21 August 2009

How to Ensure That Key Stakeholders Are Sufficiently Aware of the Project

In a recent post I outlined eight signs that are leading indicators for a project that can be expected not to reach its goals and targets in a timely manner. This post will highlight how best to deal with the sixth of these signs, a project where key stakeholders are not aware of the project.

Why is this a problem? This is a problem because input from stakeholders is required both for increasing the overall quality of the project results and for getting key recommendations implemented. Stakeholders can be defined as the people within the organization who are interested in the results of the project because they can be impacted by the conclusions and recommendations coming out of the project. Key stakeholders can include managers from specific organizational units (marketing, production, etc), but also unions (in the case of cost-reduction projects).

If the project team has not had any (or only very limited) contacts with key stakeholders it is very unlikely that all key issues that are important to these stakeholders have been included in the overall project analytics. In addition, it is even more unlikely that the stakeholders will have a positive opinion about the project and the project results as they will feel left out of the process and not listened to. As a result, it will be very difficult for the project team to carry out an optimal communication process in the end phase to create the buy-in necessary for implementation. This will mean that the end-phase is likely to be difficult and unpleasant, and that the resistance to the project conclusions will be high.

In many of my projects I find that this is one of the corrective actions that need to be carried out. The best way to do this is to plan a meeting with the project team (again). The key goal of this meeting is to discuss and agree who the key stakeholders are, and what their most important issues are. Based on this, the team develops a concrete plan to sit down with each (type of) stakeholder. In these stakeholder meetings the team should present the project (what are the key starting points, the issues that the project is dealing with, the overall goal, the key deliverables, and the approach) and what the team believes the potential interests of the stakeholder are.
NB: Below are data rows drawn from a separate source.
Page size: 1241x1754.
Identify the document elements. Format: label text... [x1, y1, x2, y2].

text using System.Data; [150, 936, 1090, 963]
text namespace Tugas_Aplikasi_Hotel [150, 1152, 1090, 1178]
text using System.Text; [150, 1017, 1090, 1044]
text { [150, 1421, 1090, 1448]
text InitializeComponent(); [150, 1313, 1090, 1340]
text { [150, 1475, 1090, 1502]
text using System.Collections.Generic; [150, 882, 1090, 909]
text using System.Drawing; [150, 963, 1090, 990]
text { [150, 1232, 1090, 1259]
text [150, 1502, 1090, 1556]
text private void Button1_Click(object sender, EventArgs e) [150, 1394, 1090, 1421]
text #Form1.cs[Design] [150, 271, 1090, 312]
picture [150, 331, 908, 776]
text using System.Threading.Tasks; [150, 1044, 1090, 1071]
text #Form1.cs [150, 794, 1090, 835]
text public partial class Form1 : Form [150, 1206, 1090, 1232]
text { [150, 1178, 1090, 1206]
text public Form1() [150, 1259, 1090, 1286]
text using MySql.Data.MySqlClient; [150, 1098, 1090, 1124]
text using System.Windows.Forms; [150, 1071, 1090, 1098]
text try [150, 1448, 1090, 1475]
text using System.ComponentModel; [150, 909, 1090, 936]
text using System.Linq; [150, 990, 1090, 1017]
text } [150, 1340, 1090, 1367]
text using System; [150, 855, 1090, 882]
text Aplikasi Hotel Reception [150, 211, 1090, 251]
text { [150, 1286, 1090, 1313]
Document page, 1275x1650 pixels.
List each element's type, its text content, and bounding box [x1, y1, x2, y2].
Usually, I need to explain to the team that they must listen very carefully to what the stakeholder has to say. Key points that need to be understood by the team include what the stakeholders sees as the key issues, and how they believe that these issues should be dealt with. I highlight that it is important that the project team does not make any promises (explicit or implicit) regarding how the issues will be dealt with as this will seriously compromise the ability of the team to come up with the optimal answer. Rather, the key goal is that the team knows what the viewpoints of the stakeholder are, and that the stakeholder feels that he has been listened to.

Together with the sponsor, I typically plan a new meeting with the project team after they have seen the key stakeholders. In this meeting we discuss the viewpoints presented by the stakeholders, and agree what the team needs to do in order to ensure that these issues are dealt with in an optimal manner. In addition, an ongoing set of meetings is planned with key stakeholders. The emphasis of these meetings will gradually change from getting information to presenting and testing key hypotheses and possible conclusions and recommendations.